Azerbaijan’s external balance is expected to stay in surplus in the medium term, with the current account balance (CAB) averaging 7.5 percent of GDP, supported by favorable energy prices, while growth in imports is expected to stabilize, reads an April World Bank (WB) report on the economies of Europe and Central Asia, “Unleashing the Power of the Private Sector,” Report informs.
According to the October forecast of the World Bank, this figure was expected to be 13.5% of GDP in 2024, and 13% of GDP in 2025.

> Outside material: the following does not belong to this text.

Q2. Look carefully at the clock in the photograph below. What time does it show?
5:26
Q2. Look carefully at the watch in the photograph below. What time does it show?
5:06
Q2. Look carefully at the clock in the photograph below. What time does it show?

“Money transfers are anticipated to cool further in 2024. Financial outflows decreased significantly as capital repatriation from natural gas production companies eased. The strong external position allowed the CBAR to accumulate reserves, which increased by 29 percent in 2023, to $11 billion, covering six months of imports,” reads the report.

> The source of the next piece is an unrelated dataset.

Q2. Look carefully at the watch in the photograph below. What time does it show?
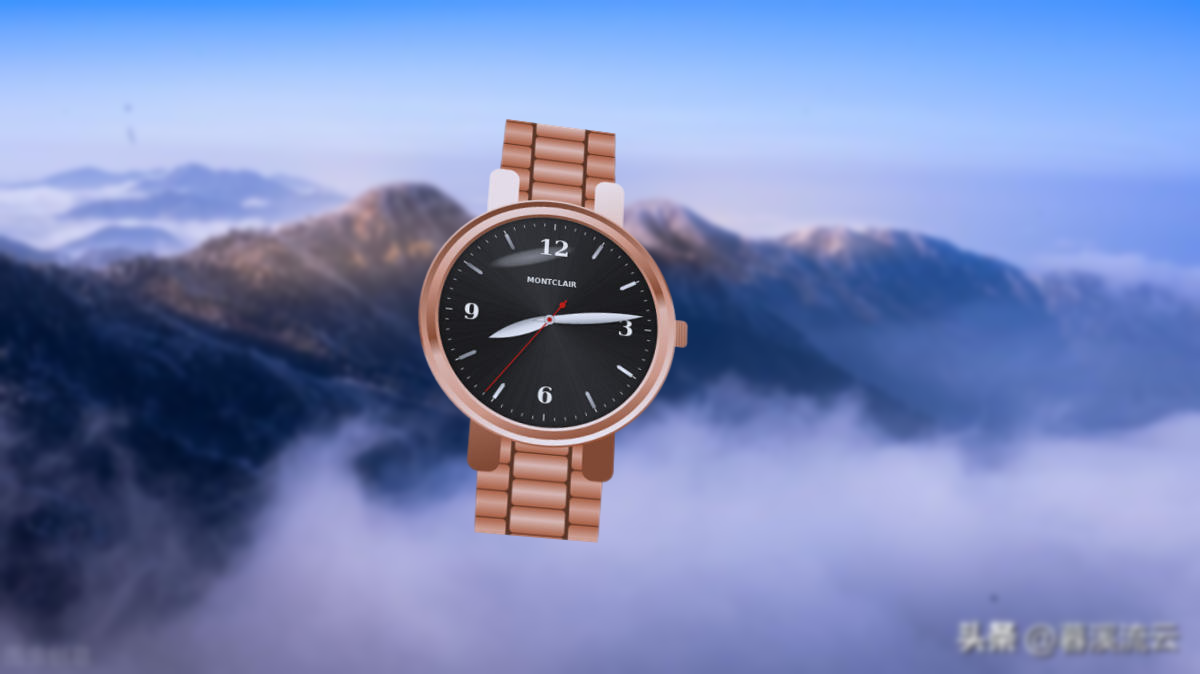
8:13:36
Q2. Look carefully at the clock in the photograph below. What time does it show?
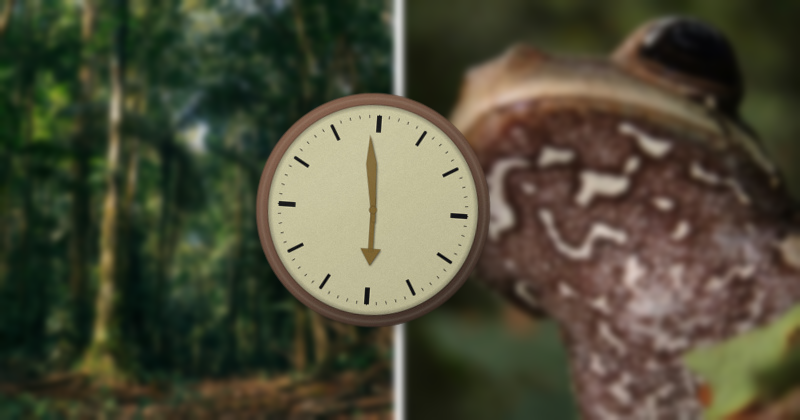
5:59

The current account surplus of Azerbaijan’s balance of payments in 2023 amounted to $8.329 billion or 11.5% of GDP. Compared to 2022, the surplus decreased by 64.5% or 2.8 times, which is due to lower oil and gas prices in 2023.
According to the balance of payments, the average oil price in 2023 was $85.9 per barrel compared to $103.7 per barrel in 2022.
The surplus in the oil and gas sector amounted to $17.91 billion (a decline of 40.4%), while in the non-oil and gas sector the deficit amounted to $8.762 billion (an increase of 68.9%).